Wednesday, May 12, 2010

Relationship Confusion.

Syd wrote an excellent two-part post about relationships in the last couple of days.

One of my major confusions in friendships, is deciding how to speak up when I don't like something a friend has said or done. Over my lifetime, I've lost a few friendships, when I've finally reached a limit and said "I didn't like when you..." I think that contributes to my hesitation in setting or maintaining boundaries; I'm afraid that even my small, tempered boundary setting will be taken with such offense that I'll lose the friendship.

What do I do when a friend continues to do, that which I've asked them to not do? Well, how important is it? There will be minor irritations which allow me to practise being more tolerant and accepting, and larger trespasses which feel like disregard or disrespect.

How do I distinguish between the two? There will be days when the former feel like the latter, because I'm hungry, angry, lonely, tired. I've learned to give myself time to reason this out, but with a limit. I like to wait until I'm in an excellent mood, and then consider the problem, because that's when I'm at my most tolerant.
I reason it out with my sponsor, because she has the ability to  pick out the one vital element in the relationship, and ask me to discuss that aspect, and how or why it works in the way it does, and whether it is respectful or dismissive.

My first sponsor asked me a question about my friendships that opened up an entirely new line of thinking: "How do you usually feel, after an encounter with a friend?"

It may sound silly now, but up until she asked me that, it hadn't ever occurred to me that if I felt unhappy, frustrated, irritated, annoyed or negated, dismissed, any of those feelings, perhaps the friendship wasn't a good fit for me. I had grown to adulthood with those feelings being the major part of the relationships described to me as "loving," so why would I think differently?

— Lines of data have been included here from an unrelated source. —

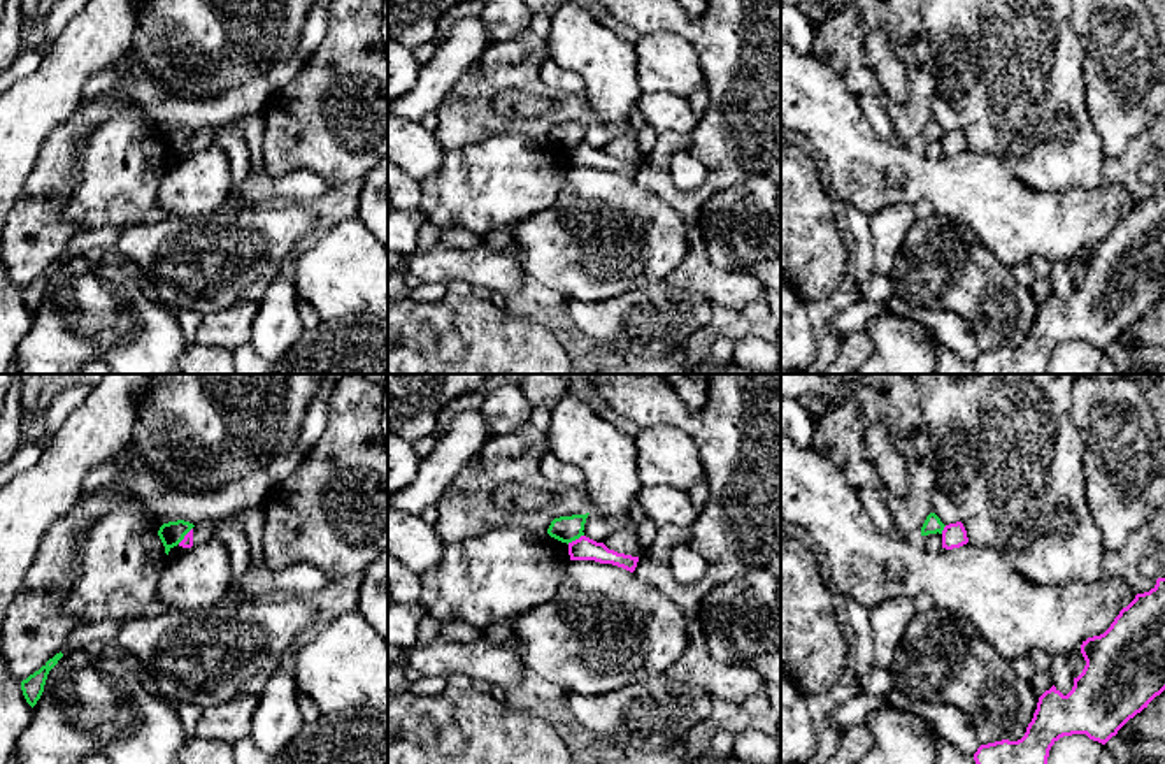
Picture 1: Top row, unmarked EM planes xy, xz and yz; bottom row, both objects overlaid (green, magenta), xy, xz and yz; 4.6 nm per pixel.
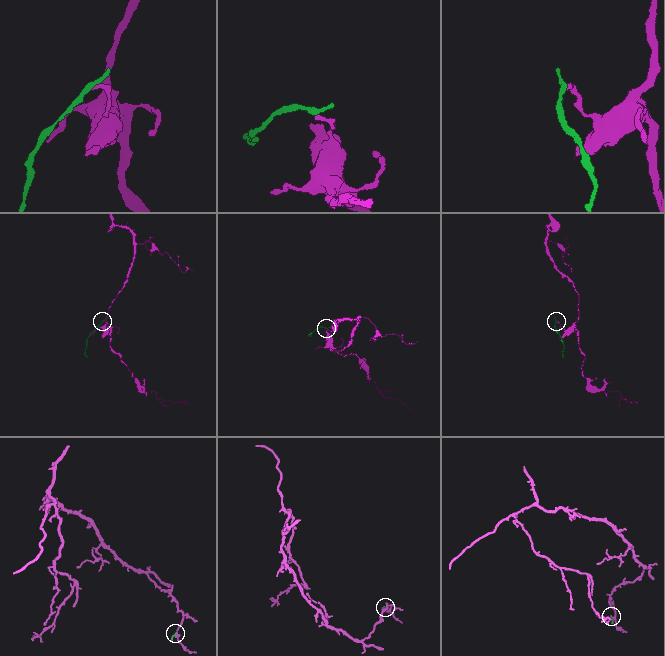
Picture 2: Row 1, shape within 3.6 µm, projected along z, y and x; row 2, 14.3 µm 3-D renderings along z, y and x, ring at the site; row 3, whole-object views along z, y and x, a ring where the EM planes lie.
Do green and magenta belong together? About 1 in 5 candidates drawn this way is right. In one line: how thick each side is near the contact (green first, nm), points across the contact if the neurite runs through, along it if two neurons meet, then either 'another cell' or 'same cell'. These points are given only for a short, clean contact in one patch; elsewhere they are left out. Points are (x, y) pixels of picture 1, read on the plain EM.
120/110 nm | along xz (583, 141), (567, 150) | another cell

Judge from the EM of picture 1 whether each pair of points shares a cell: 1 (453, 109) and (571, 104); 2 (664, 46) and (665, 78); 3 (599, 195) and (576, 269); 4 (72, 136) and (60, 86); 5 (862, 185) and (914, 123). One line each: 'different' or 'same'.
1: same
2: same
3: same
4: different
5: different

I've used that question ever since, and it has made it possible for me to work my way through the murk and fog of my own denial, to realise that when I feel those things after being with someone, I'm doing both of us a disservice. I don't want any more passive aggressive friendships, in which I'm often feeling as though I'm in the wrong, for a reason unexpressed.

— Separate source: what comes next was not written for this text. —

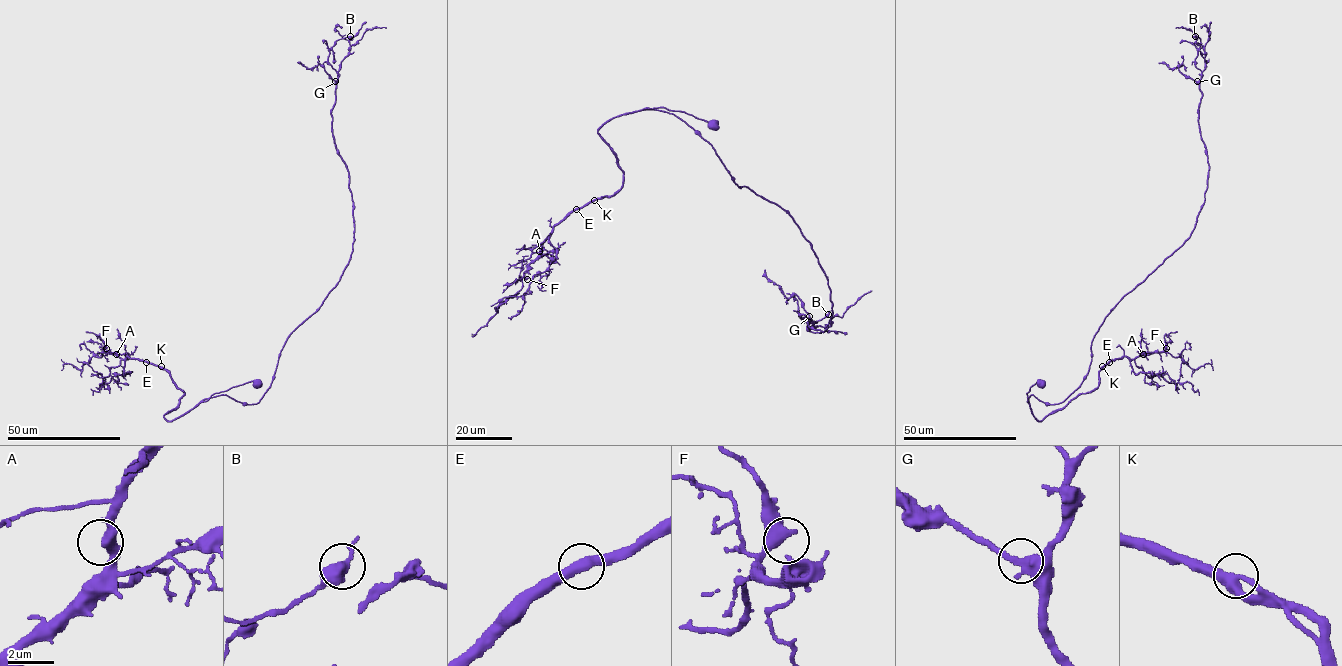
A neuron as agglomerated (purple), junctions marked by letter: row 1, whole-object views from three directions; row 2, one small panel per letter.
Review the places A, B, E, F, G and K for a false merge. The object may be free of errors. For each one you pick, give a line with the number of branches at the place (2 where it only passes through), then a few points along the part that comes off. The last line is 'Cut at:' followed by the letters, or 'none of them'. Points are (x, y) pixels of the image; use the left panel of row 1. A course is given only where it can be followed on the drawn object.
Cut at: none of them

I don't have to keep contact going, because of time spent together in the past, that't not a good enough reason. I have friends from whom, after a few hours in their company, I take my leave with  a full heart. We delight each other. That's what I'm aiming towards, more of those - I deserve it.


  1. What a great post, and a nice complement to Syd's. Thank you for sharing. I'm glad you came out of blogging "retirement."

  2. Great post, thank you! Completely relevant --also comforting -- to me today!

  3. Excellent. I am dealing with some issues with a friendship that mirror what you write about here. I come away feeling negated, irritated, dismissed and unhappy. I am now examining my motives for even being in the friendship. But I'm tired tonight so will pray about it and re-examine in the morning.